=== Extracted entries ===

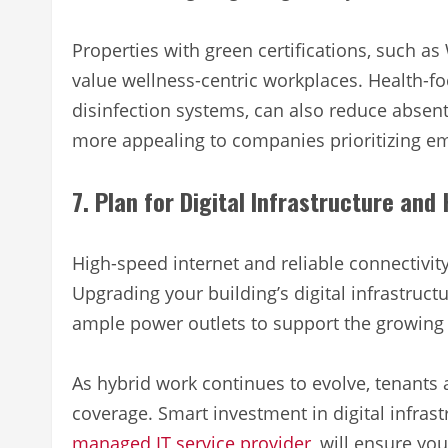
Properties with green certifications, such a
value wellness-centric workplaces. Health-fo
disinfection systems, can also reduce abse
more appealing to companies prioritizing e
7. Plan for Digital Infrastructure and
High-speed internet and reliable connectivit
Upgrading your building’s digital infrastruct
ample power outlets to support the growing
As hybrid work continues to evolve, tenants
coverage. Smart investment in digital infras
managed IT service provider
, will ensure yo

===
=== Extracted entries ===

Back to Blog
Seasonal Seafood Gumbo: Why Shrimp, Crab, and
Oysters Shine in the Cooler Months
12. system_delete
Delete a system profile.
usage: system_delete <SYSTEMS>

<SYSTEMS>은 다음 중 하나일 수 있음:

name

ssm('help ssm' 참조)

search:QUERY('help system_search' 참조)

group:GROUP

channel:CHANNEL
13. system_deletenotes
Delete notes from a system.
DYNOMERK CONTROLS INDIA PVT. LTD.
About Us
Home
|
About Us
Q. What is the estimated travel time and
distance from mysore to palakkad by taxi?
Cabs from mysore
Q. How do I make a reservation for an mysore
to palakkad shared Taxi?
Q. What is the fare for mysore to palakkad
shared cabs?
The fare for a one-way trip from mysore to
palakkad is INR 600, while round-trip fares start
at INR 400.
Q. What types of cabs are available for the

===

> Instructions to follow
Only the lines above from the one with "channel:CHANNEL" through the one with "Q. What types of cabs are available for the" should be duplicated, character for character.

> Your solution
channel:CHANNEL
13. system_deletenotes
Delete notes from a system.
DYNOMERK CONTROLS INDIA PVT. LTD.
About Us
Home
|
About Us
Q. What is the estimated travel time and
distance from mysore to palakkad by taxi?
Cabs from mysore
Q. How do I make a reservation for an mysore
to palakkad shared Taxi?
Q. What is the fare for mysore to palakkad
shared cabs?
The fare for a one-way trip from mysore to
palakkad is INR 600, while round-trip fares start
at INR 400.
Q. What types of cabs are available for the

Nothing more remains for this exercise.